**Exercise**
Your reply should hold exactly the lines from the one that contains "index pip: (722, 242)" through the end of the data. Repeat them word for word.

Excerpts from a dataset
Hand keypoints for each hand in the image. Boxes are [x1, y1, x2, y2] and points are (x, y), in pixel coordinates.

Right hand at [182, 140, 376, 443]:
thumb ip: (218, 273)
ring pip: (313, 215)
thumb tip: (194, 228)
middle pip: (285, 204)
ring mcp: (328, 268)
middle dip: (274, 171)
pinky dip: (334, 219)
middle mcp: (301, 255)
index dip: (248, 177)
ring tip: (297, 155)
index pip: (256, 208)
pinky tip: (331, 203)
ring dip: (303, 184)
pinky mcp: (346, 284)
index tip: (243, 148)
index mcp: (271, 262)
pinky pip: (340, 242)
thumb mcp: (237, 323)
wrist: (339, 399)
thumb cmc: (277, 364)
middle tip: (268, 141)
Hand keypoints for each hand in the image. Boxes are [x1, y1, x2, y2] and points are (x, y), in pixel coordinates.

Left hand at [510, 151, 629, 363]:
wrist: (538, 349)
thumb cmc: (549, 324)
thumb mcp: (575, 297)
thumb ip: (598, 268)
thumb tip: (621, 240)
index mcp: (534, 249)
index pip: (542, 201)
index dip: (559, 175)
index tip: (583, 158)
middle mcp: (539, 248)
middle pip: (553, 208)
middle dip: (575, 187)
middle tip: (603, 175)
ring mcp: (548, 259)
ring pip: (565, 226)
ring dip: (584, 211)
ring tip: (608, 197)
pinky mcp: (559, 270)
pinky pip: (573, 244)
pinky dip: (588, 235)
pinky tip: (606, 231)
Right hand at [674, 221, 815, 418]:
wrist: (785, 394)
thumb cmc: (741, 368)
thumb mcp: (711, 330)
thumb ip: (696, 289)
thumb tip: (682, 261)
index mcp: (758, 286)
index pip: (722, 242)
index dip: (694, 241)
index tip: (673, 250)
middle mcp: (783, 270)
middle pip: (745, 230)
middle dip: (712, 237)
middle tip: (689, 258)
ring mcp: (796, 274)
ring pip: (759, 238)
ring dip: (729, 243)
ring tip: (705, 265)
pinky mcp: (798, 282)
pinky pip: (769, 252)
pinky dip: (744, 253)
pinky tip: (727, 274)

**Task output**
index pip: (722, 242)
index dip: (694, 241)
index tip: (673, 250)
middle mcp: (783, 270)
middle pip: (745, 230)
middle dip: (712, 237)
middle tip: (689, 258)
ring mcp: (796, 274)
ring pip: (759, 238)
ring dip: (729, 243)
ring tip: (705, 265)
pinky mcp: (798, 282)
pinky pip: (769, 252)
pinky dip: (744, 253)
pinky tip: (727, 274)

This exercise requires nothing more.